Durante il lockdown non ho riscontrato alcun panico, incredibilmente. Eppure ho contratto il virus a inizio marzo scorso, nel momento storico peggiore. Ma io ero abituata ad avere dispnea (fame d’aria) per via del mio panico pre-pandemico, che mi sorprendeva in un giorno qualsiasi, senza un motivo particolare. Ecco perché quel sintomo lì non mi ha spaventata più di tanto. Inoltre il primo lockdown mi ha dato la possibilità di passare molto tempo con me stessa, rallentando ritmi e tempi frenetici tipici del solito viavai quotidiano. Un viaggio introspettivo che ha giovato molto al mio benessere generale. Mi è capitato, invece, di supportare da remoto medici e amici che hanno sperimentato il sentimento di ansia e panico per la prima volta in vita loro. Certamente ho condiviso la mia esperienza anche con i soggetti che ho ritratto e ho riscontrato in diversi di loro la mia stessa reazione “controllata” al panico generale.

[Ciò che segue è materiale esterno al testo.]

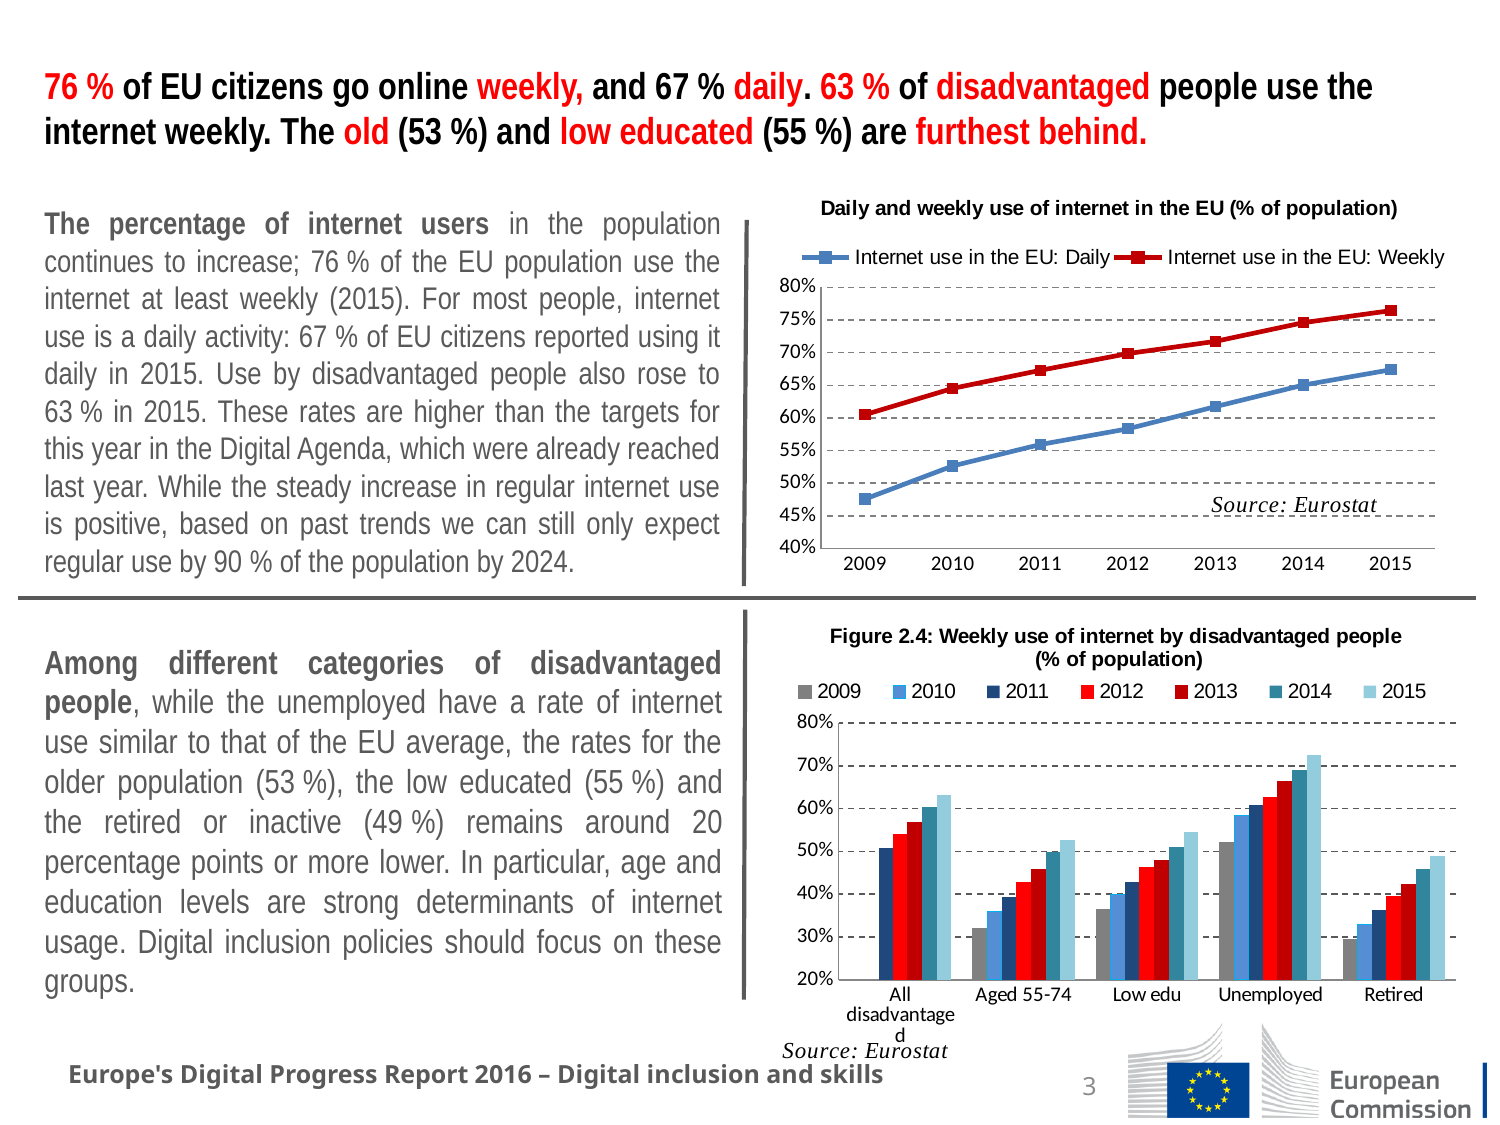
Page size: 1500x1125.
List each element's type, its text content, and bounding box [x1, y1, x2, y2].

list Among different categories of disadvantaged people, while the unemployed have a rate of internet use similar to that of the EU average, the rates for the older population (53 %), the low educated (55 %) and the retired or inactive (49 %) remains around 20 percentage points or more lower. In particular, age and education levels are strong determinants of internet usage. Digital inclusion policies should focus on these groups. [29, 633, 739, 1035]
footer Europe's Digital Progress Report 2016 – Digital inclusion and skills [53, 1035, 1046, 1113]
picture [1128, 1023, 1487, 1118]
chart [753, 609, 1483, 1071]
chart [749, 177, 1481, 599]
text_box [17, 17, 1483, 173]
list The percentage of internet users in the population continues to increase; 76 % of the EU population use the internet at least weekly (2015). For most people, internet use is a daily activity: 67 % of EU citizens reported using it daily in 2015. Use by disadvantaged people also rose to 63 % in 2015. These rates are higher than the targets for this year in the Digital Agenda, which were already reached last year. While the steady increase in regular internet use is positive, based on past trends we can still only expect regular use by 90 % of the population by 2024. [29, 196, 737, 598]
slide_number 3 [1021, 1079, 1112, 1118]
text_box 76 % of EU citizens go online weekly, and 67 % daily. 63 % of disadvantaged people use the internet weekly. The old (53 %) and low educated (55 %) are furthest behind. [29, 54, 1436, 160]
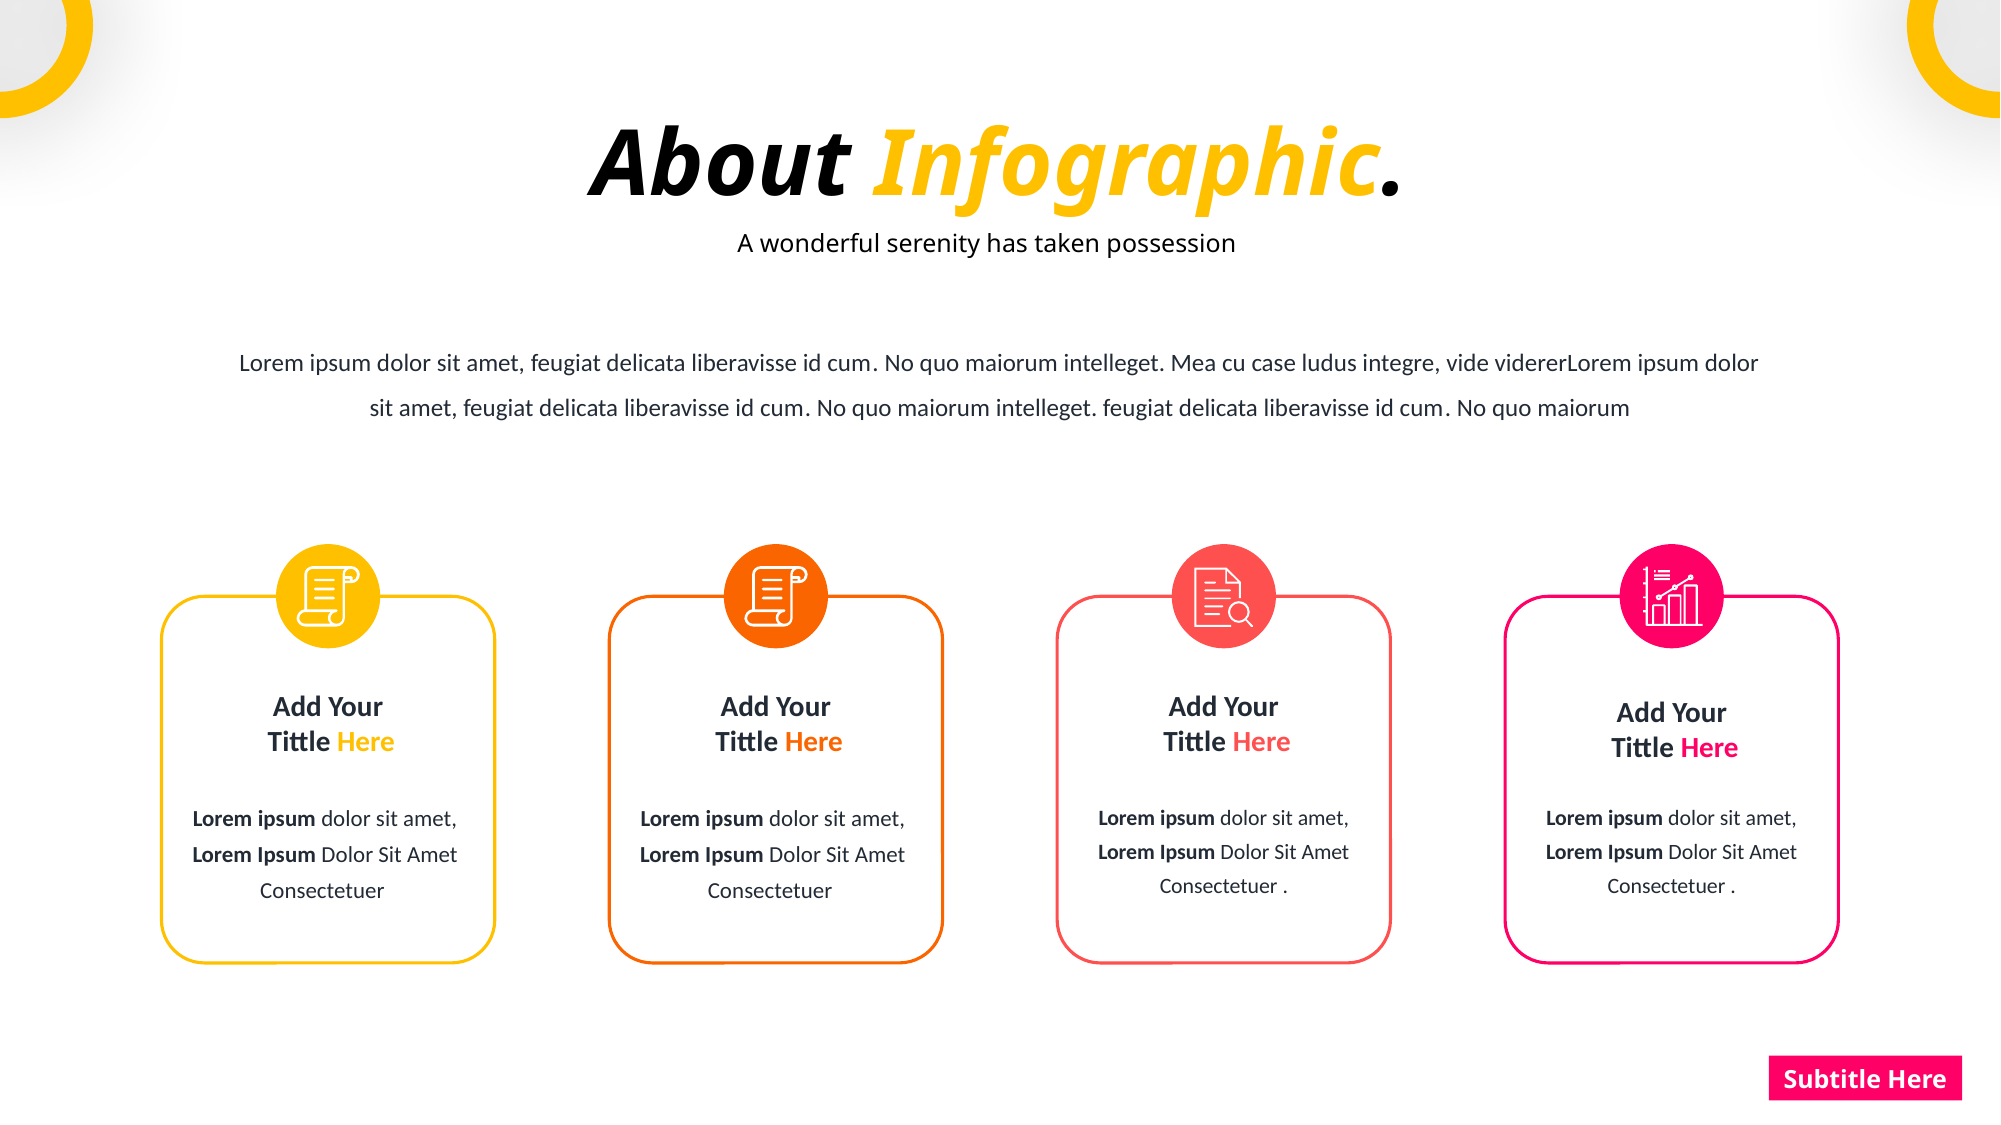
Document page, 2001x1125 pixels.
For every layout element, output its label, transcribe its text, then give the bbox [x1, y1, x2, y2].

text_box [1227, 601, 1253, 627]
text_box [744, 566, 808, 627]
text_box [1643, 566, 1703, 626]
text_box [1618, 543, 1725, 650]
text_box Lorem ipsum dolor sit amet, feugiat delicata liberavisse id cum. No quo maiorum intelleget. Mea cu case ludus integre, vide vidererLorem ipsum dolor sit amet, feugiat delicata liberavisse id cum. No quo maiorum intelleget. feugiat delicata liberavisse id cum. No quo maiorum [210, 324, 1790, 429]
text_box Add Your Tittle Here [186, 679, 470, 765]
text_box Add Your Tittle Here [1530, 686, 1814, 771]
text_box [296, 566, 360, 627]
text_box [0, 0, 95, 120]
text_box Lorem ipsum dolor sit amet, Lorem Ipsum Dolor Sit Amet Consectetuer [609, 788, 937, 910]
text_box Add Your Tittle Here [1082, 679, 1366, 765]
text_box [1194, 567, 1241, 627]
text_box Subtitle Here [1768, 1055, 1963, 1101]
text_box Lorem ipsum dolor sit amet, Lorem Ipsum Dolor Sit Amet Consectetuer [161, 788, 489, 910]
text_box A wonderful serenity has taken possession [655, 204, 1319, 265]
text_box [722, 543, 830, 650]
text_box [1170, 543, 1277, 650]
text_box [608, 595, 944, 964]
text_box [274, 543, 382, 650]
text_box [1056, 595, 1392, 964]
text_box [160, 595, 496, 964]
text_box Lorem ipsum dolor sit amet, Lorem Ipsum Dolor Sit Amet Consectetuer . [1082, 788, 1366, 906]
text_box Lorem ipsum dolor sit amet, Lorem Ipsum Dolor Sit Amet Consectetuer . [1530, 788, 1814, 906]
text_box Add Your Tittle Here [634, 679, 918, 765]
text_box [1905, 0, 2000, 120]
text_box [1504, 595, 1840, 964]
text_box About Infographic. [355, 96, 1645, 221]
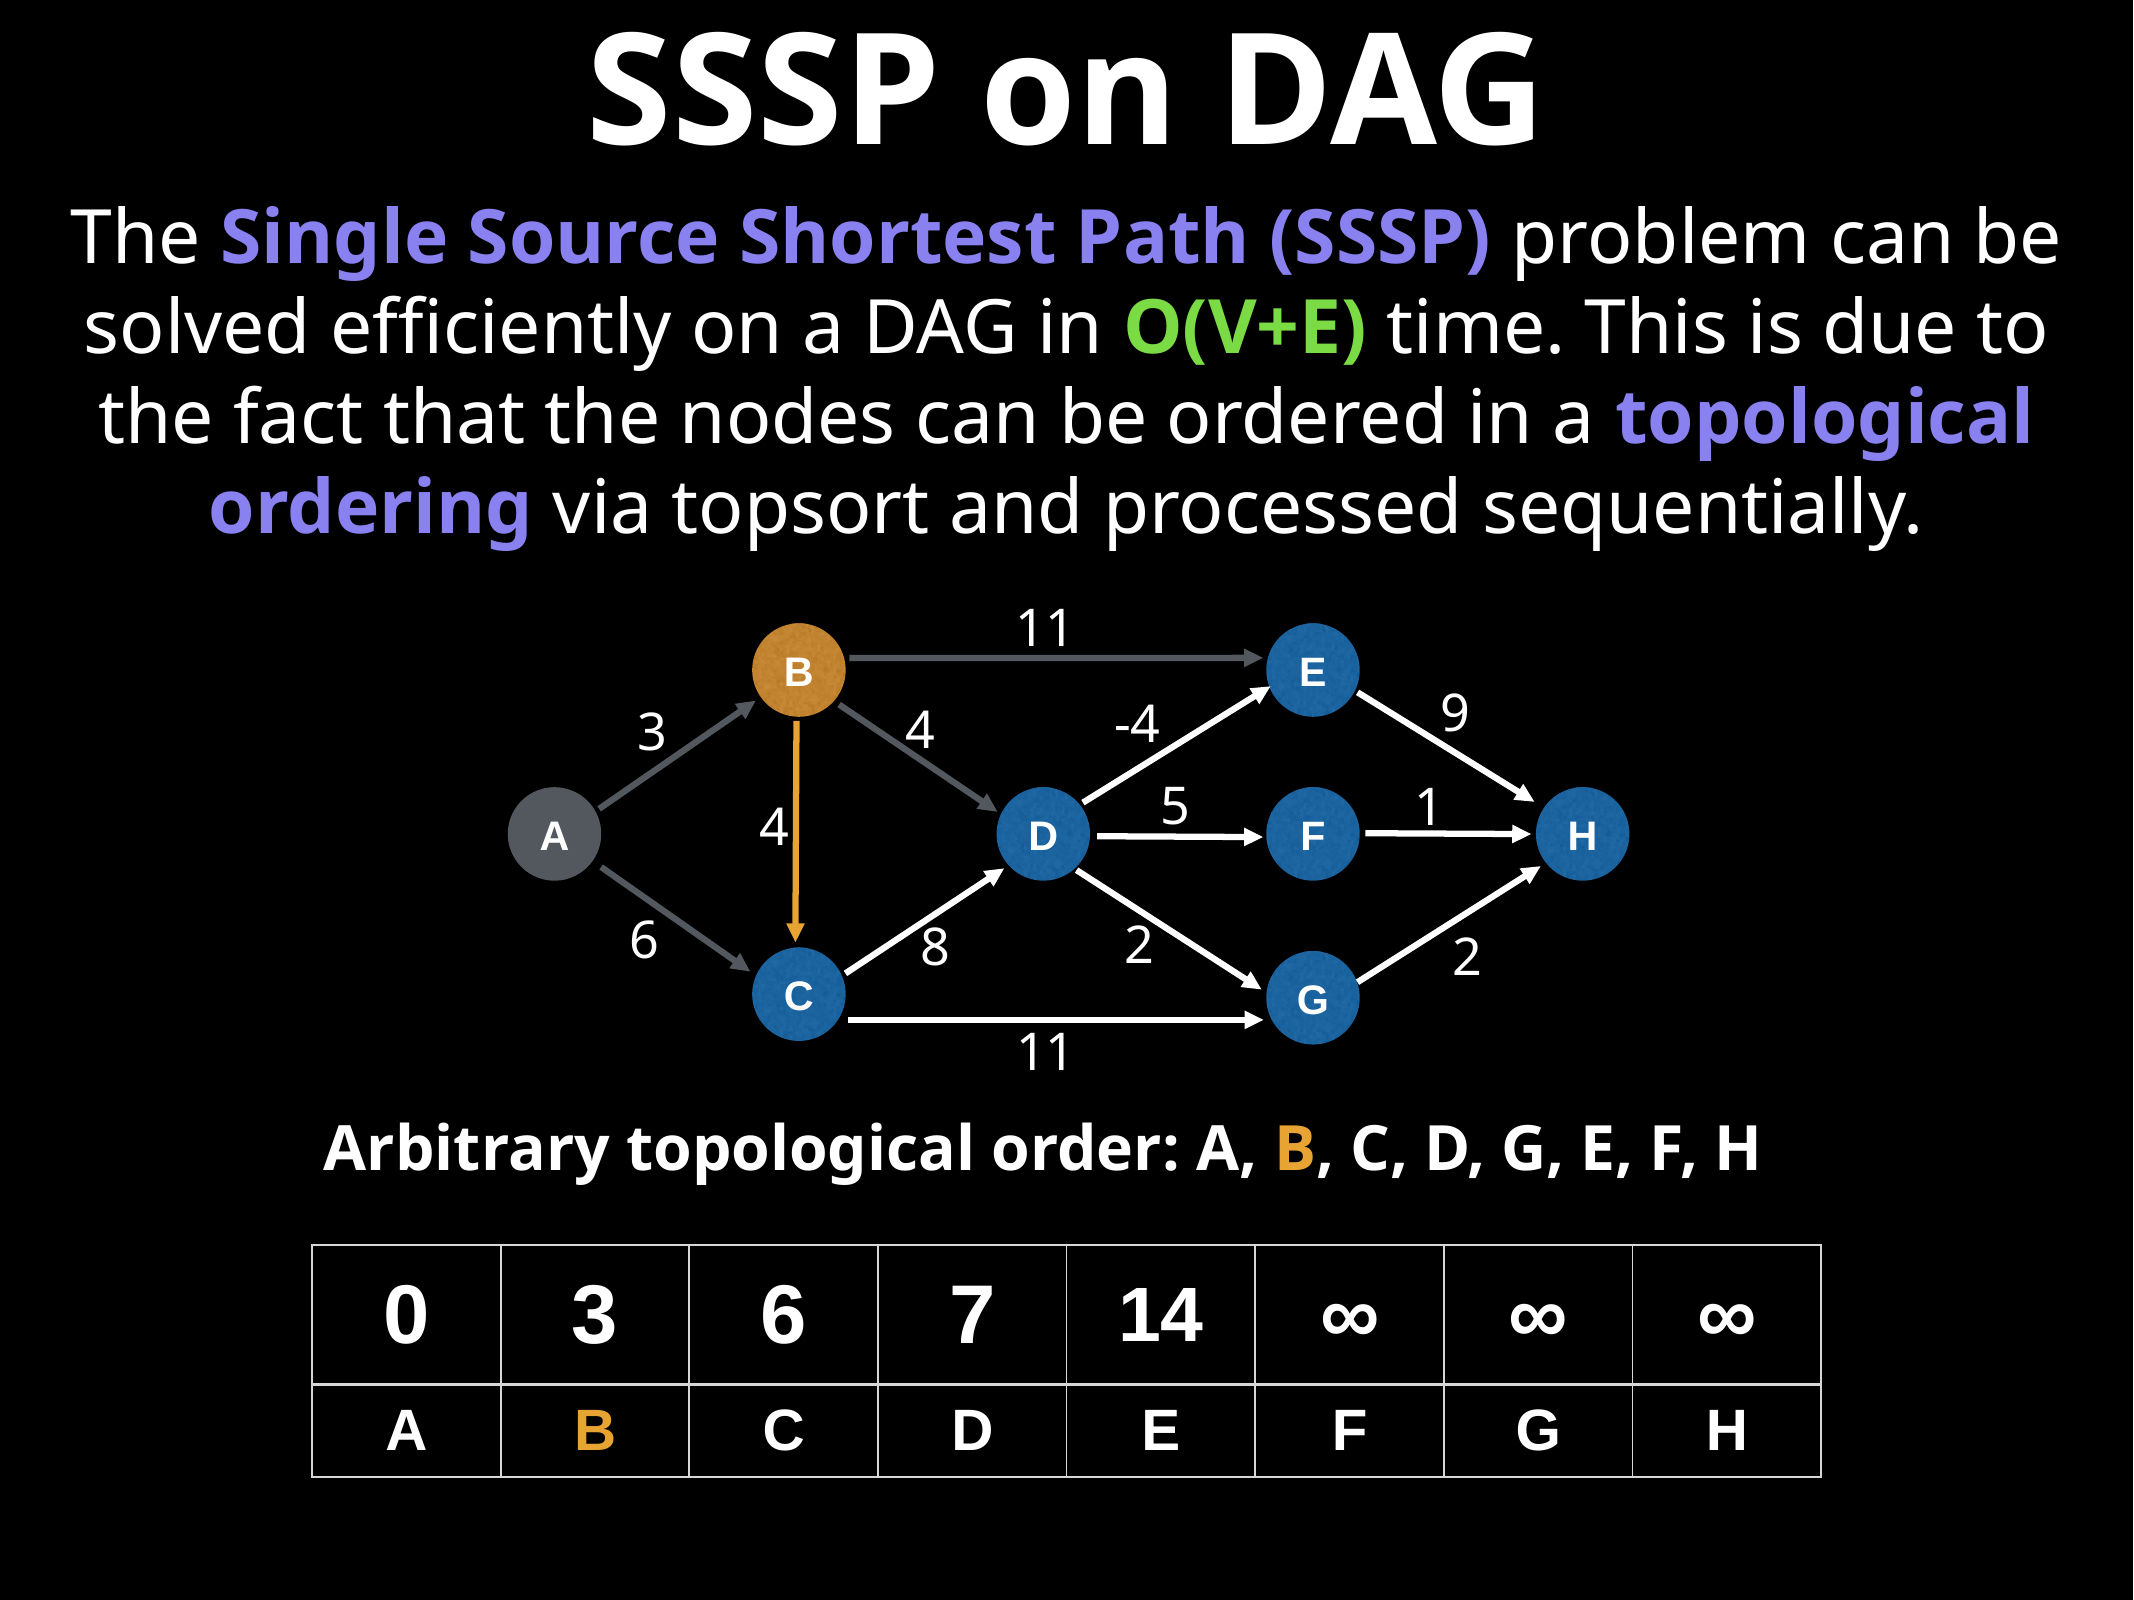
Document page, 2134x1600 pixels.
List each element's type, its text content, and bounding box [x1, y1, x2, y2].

Pandemonio è un progetto con la data di scadenza o conti di portarlo avanti?
Spero duri una vita. Mi piace pensare di continuare a incontrare persone che hanno voglia e coraggio di esporsi. Per me in primis, perché non si finisce mai di arricchirsi grazie all’esperienza altrui.

Alessia Spina

Ora sta diventando anche un libro, grazie alla campagna di crowdfunding su Crowdbooks. Quando uscirà?
Se riusciamo a raggiungere il numero di pre-vendite necessario alla pubblicazione, il libro uscirà entro fine gennaio 2021. Crowdbooks è una piattaforma editoriale che aiuta gli autori a finanziare e pubblicare il loro lavoro attraverso la rete, e in seguito a distribuirlo e venderlo anche in tutte le librerie. Attualmente mancano 20 copie al goal. Poco più di un mese fa erano 160, direi che siamo a buon punto.

Definisci Pandemonio un “guardarsi da fuori attraverso gli altri”. Cosa hai visto e trovato di te?
La fotografia mi ha aiutata a lavorare con la ferita, liberandomi dal processo autodistruttivo di negazione e rifiuto del problema. Un lavoro che ha aperto una finestra su me stessa. Mi sono affacciata e ho visto una piccola donna, una bambina che troppo spesso mi ero dimenticata di coccolare ed abbracciare. Ero io.